Теперь, когда граница СССР находится на постоянном и прочном замке, а сами пограничники стали народными героями, о которых немало пишут в газетах и книгах, надеюсь, не будет лишним напомнить о старой жизни русской погранстражи – какова она была раньше и успешно ли работала?
Пусть читатель не удивляется: военное министерство не совало нос в наши дела, мы были как бы автономной единицей в огромном аппарате вооруженных сил государства. Погранстража подчинялась министерству финансов и департаменту таможенных сборов. Отчасти это легко объяснимо: где граница, там контрабанда, там и доходы с таможен, обогащающих казну империи. Отнюдь это не значит, что мы вроде кладовщиков взвешивали товары или выступали в амплуа налогосборщиков, – мы оставались солдатами русской армии, и наша кровь не раз проливалась на узкую пограничную полосу…

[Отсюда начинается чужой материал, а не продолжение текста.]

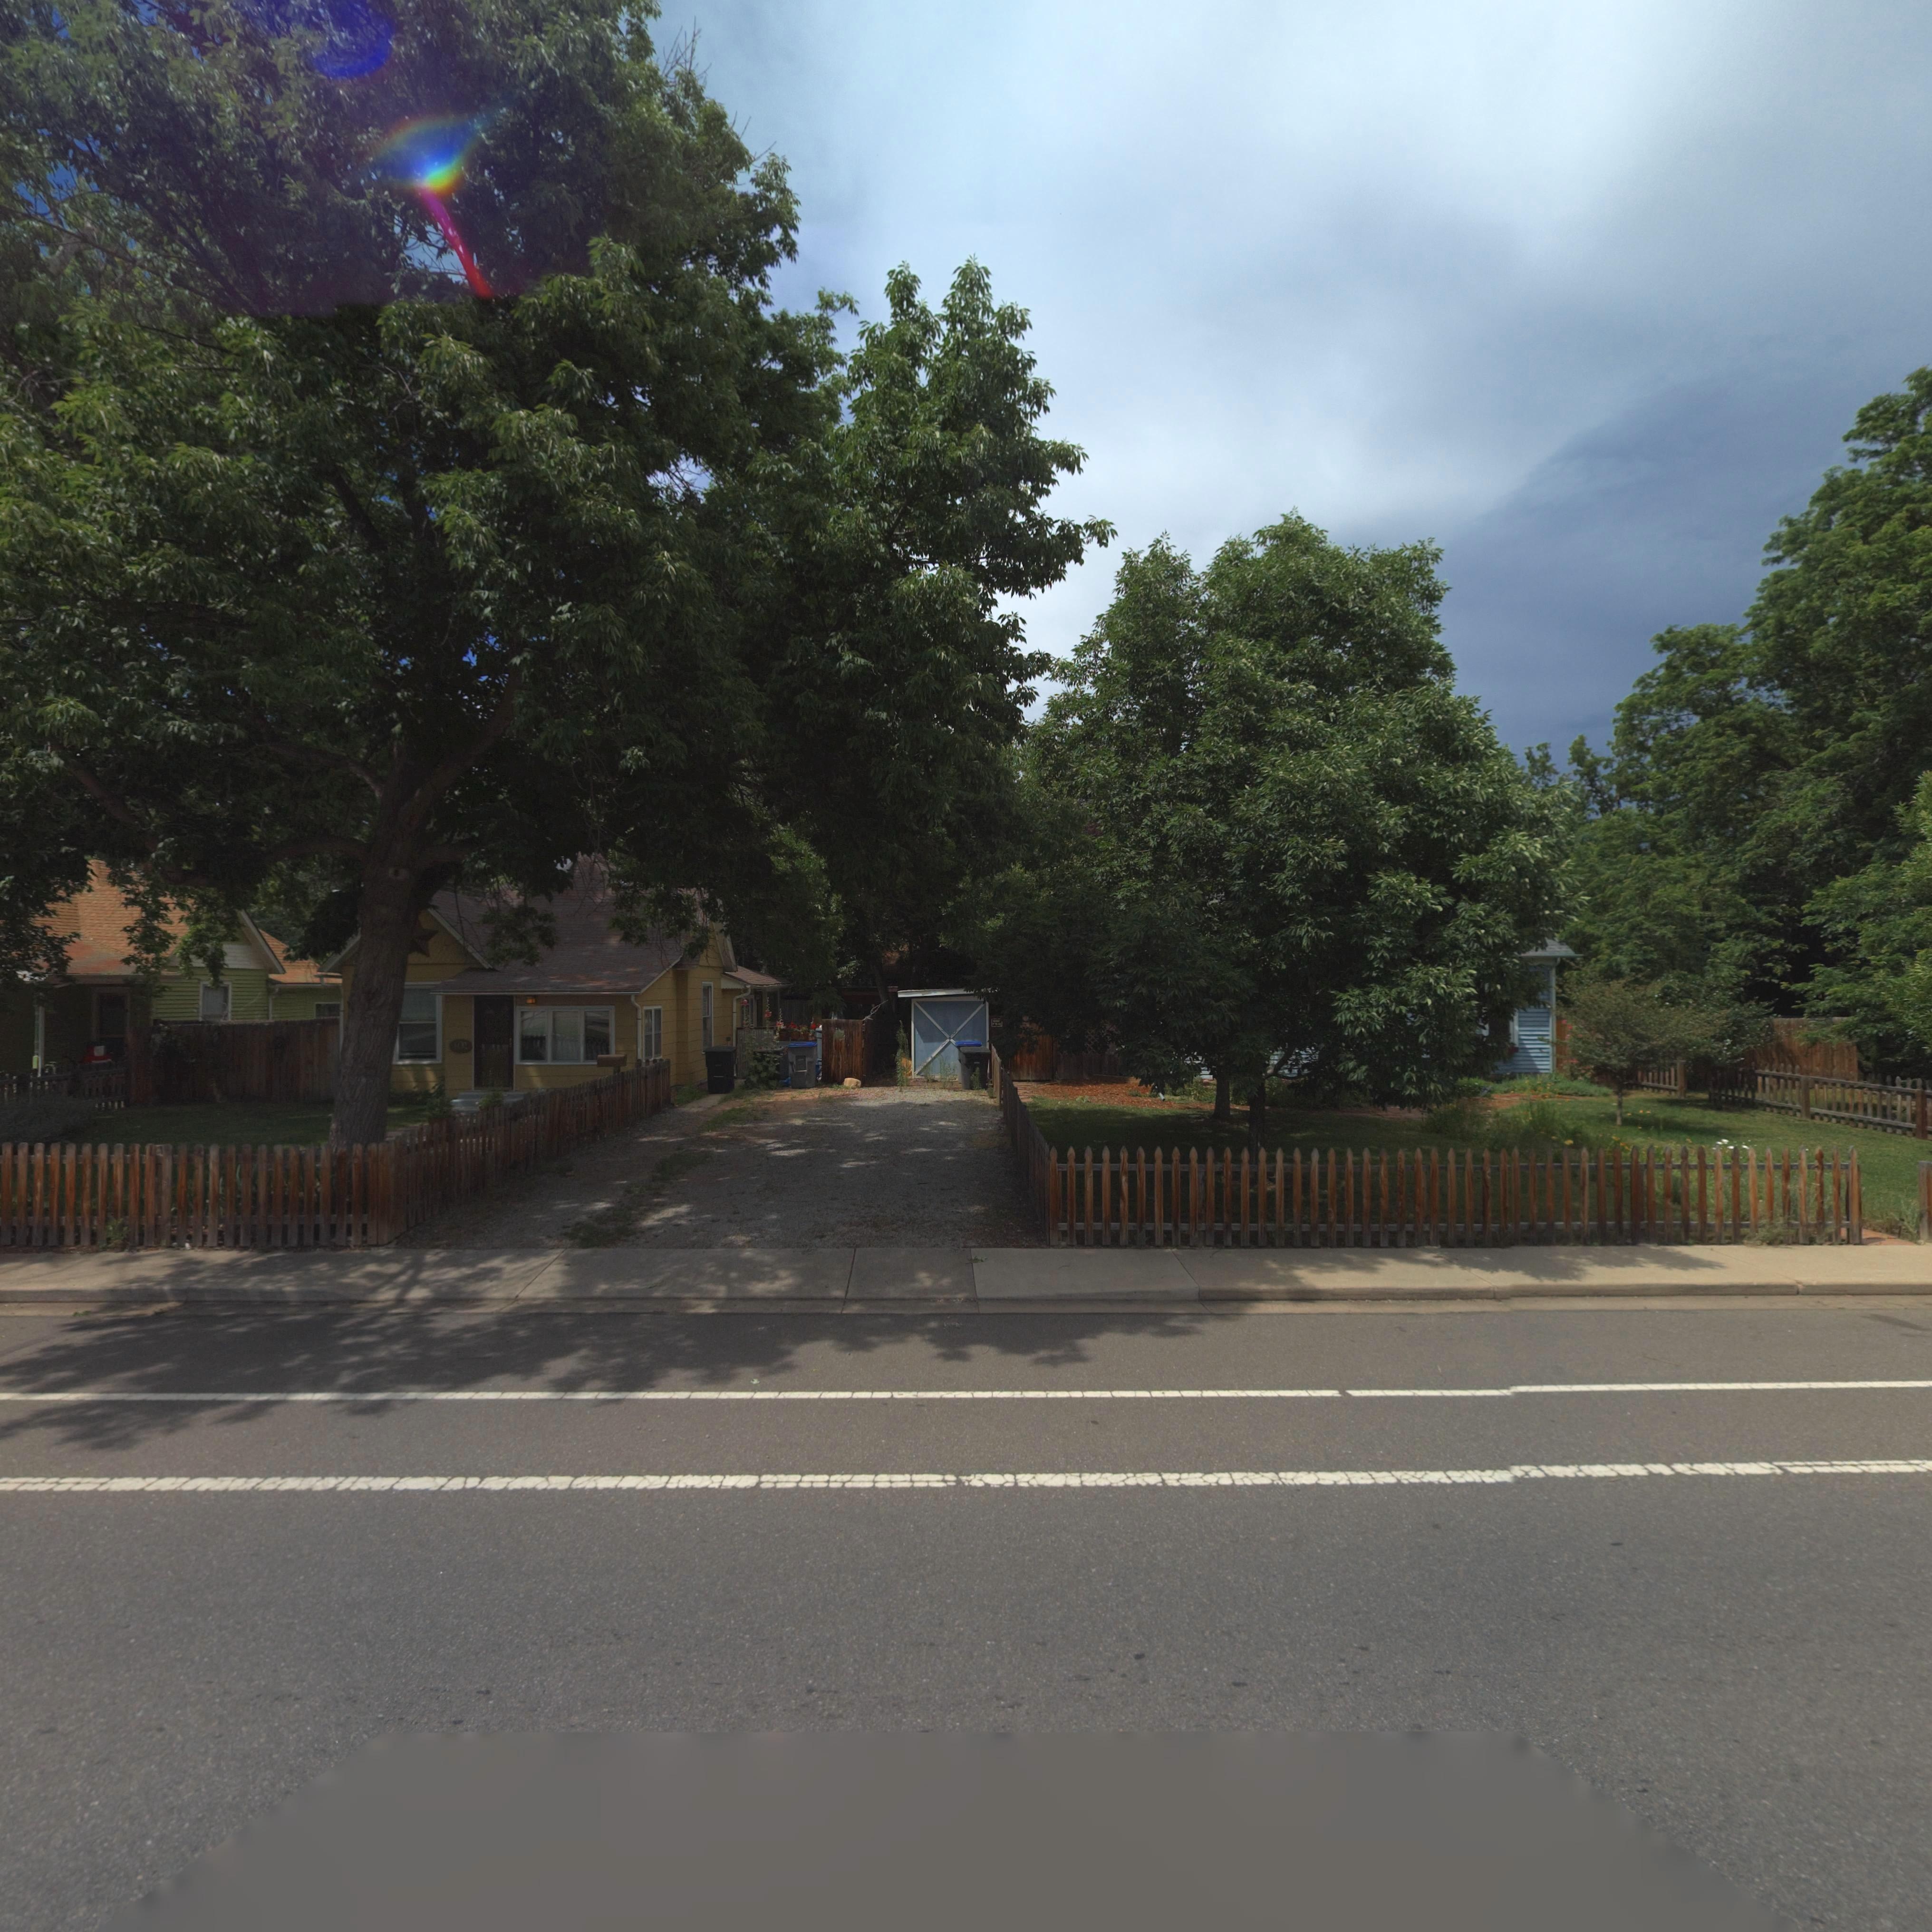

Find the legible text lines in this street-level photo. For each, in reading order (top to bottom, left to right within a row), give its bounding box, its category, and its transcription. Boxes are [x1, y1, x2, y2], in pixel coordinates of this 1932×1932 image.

[453, 1041, 467, 1050] StreetNumber: 102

Граница всегда привлекательна для людей, которые, помимо целей наблюдения и шпионажа, бегут от суда и наказания за преступления или селятся возле самой границы ради преступной наживы. Конечно, возникали горячие стычки и перестрелки, погоня и ловля в лесах бродяг, беспаспортных и дезертиров. Преследовать нарушителей «по горячим следам» мы имели право лишь на три версты от границы (после чего поиском занималась местная полиция). Но эти «горячие следы» иногда уводили нас и на территорию Германии, а немецкие пограничники – в азарте погони – иногда даже проскакивали с оружием через рубеж, что не считалось нарушением границы.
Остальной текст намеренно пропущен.